My chap (Norm) is wonderful in all kinds of ways but doesn't have a single bit of subtlety about him. What you see is what you get.
I've been feeling more and more alone because I know he isn't at all interested in this pregnancy lark or in our baby. He says he'll be interested as soon as our boy throws a ball. I've been the only one buying what we need for young babe, but end up feeling guilty about it because we're supposed to not be spending at the moment and Norm only seems to see the expense of it all.

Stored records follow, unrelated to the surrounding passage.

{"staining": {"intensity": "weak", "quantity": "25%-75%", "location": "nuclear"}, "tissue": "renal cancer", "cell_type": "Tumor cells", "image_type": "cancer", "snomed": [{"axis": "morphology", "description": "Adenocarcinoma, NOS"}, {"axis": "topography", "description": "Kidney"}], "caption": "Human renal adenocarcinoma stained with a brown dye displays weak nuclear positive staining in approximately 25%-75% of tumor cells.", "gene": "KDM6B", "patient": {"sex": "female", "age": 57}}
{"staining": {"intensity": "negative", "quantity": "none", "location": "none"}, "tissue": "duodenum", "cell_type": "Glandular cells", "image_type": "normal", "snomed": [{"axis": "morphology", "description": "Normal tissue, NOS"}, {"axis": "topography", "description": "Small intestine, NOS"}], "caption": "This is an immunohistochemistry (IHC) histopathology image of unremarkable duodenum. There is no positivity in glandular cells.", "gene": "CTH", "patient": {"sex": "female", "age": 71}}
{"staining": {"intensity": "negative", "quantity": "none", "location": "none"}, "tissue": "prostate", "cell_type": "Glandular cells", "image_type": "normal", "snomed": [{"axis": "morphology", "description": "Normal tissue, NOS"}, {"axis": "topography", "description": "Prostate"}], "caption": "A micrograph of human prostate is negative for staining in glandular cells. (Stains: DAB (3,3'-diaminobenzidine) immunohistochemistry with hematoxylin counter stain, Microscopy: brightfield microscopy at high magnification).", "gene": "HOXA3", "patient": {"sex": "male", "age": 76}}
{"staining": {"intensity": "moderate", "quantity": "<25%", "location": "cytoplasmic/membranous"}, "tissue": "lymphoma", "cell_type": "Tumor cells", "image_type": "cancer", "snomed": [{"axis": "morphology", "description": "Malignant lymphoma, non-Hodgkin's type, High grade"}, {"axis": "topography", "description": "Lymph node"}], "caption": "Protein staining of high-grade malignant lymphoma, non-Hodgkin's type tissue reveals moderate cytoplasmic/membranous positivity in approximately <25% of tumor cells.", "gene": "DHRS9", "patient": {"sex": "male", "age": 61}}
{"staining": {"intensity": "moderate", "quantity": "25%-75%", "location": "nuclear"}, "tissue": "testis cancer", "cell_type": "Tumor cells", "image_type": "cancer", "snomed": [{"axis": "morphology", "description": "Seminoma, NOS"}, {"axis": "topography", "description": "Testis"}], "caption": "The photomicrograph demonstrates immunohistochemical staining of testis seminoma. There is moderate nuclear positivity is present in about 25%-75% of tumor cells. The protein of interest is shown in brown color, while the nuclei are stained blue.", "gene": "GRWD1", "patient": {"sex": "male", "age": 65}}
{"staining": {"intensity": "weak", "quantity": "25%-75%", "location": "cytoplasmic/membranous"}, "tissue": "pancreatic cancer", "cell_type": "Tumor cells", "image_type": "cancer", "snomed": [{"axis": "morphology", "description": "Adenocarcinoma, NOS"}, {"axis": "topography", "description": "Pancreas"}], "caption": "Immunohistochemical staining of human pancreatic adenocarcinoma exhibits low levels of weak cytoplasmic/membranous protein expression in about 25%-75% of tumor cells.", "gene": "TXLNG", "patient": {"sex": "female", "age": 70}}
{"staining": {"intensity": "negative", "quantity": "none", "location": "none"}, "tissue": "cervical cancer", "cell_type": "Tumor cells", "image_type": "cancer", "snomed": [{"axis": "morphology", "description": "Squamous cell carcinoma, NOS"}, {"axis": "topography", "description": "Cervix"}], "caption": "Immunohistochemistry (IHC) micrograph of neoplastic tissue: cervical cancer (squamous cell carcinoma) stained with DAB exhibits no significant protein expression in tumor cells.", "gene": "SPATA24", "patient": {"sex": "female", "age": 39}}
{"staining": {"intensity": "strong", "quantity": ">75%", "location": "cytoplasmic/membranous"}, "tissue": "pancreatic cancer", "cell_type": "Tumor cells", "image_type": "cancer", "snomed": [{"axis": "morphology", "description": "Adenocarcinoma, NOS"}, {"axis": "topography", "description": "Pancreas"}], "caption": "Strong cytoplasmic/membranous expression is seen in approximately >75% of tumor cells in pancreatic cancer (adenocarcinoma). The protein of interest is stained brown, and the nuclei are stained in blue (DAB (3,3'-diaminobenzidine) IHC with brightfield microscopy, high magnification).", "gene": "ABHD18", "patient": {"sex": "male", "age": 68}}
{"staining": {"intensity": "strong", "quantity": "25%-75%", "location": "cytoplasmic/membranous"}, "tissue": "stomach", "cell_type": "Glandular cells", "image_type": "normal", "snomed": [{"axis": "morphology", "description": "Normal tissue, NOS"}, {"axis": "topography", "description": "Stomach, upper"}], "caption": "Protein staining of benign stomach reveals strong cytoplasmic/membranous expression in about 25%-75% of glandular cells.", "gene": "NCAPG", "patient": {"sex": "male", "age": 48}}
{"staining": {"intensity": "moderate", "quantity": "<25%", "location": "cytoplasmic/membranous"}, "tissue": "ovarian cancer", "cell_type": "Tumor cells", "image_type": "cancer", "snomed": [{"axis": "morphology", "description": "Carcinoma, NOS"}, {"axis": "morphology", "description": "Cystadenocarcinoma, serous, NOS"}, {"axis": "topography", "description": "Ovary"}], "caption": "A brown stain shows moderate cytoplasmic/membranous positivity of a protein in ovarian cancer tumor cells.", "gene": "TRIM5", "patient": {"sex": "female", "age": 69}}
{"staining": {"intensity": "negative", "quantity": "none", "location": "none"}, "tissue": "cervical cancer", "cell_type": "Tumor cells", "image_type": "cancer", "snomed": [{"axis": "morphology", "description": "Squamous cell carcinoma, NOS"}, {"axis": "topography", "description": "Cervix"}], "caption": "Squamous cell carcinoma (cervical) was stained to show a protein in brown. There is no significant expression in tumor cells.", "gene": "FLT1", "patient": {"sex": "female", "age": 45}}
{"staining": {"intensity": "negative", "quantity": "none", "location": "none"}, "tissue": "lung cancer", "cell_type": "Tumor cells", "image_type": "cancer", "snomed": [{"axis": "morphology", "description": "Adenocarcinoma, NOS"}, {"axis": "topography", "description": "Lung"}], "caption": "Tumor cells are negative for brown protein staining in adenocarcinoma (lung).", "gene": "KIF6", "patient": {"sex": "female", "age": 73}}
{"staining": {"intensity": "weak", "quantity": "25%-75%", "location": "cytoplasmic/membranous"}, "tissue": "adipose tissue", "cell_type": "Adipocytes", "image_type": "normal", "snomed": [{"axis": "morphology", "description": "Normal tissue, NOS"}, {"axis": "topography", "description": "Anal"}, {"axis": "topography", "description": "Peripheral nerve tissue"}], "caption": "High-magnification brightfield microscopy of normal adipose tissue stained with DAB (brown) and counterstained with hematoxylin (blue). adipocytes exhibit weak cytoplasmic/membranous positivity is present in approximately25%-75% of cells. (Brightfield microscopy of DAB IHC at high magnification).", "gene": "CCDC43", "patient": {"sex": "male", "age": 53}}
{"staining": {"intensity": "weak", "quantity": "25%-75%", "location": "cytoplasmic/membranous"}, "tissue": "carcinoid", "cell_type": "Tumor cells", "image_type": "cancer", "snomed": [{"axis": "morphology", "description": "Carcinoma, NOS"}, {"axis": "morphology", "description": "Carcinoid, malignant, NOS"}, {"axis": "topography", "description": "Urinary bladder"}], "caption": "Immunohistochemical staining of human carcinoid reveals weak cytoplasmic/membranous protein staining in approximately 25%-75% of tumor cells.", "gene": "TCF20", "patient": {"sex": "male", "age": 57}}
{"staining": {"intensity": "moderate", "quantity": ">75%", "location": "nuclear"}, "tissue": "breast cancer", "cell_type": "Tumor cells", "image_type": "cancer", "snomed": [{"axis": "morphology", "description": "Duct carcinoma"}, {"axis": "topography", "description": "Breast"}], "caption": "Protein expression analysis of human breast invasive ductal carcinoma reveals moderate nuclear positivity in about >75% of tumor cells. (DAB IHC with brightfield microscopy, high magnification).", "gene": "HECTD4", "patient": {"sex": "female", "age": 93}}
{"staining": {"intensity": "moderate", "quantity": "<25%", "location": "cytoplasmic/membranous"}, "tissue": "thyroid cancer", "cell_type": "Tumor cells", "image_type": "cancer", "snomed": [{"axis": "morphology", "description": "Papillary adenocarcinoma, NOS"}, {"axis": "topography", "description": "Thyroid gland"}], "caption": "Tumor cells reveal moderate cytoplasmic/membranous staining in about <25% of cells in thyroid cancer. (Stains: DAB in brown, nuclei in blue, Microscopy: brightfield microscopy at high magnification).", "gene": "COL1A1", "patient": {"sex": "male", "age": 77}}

What I find particularly unfair is that neither of us planned to have a baby now, but I'm expected to be interested in babies (like him I find toddlers more interesting), look forward to having our child and can't but be interested an involved in the pregnancy part, and yet he doesn't apply the same expectations to himself and his own behaviour. He says at least he isn't anti-baby. I do look forward to meeting our little boy and am looking forward to being a parent but it is very difficult when you're scared about how you're going to cope with the first few months when babies can be rather boring but hard work. Norm will do his fair share of work, whatever it is, but I don't want to be the only one to love our child.
I'm also finding it hard as he keeps making comments about looking forward to me being back in shape. Honest maybe but not very good for my self-esteem.
So, anyone else? I think I'd find it reassuring to know someone else was feeling like this.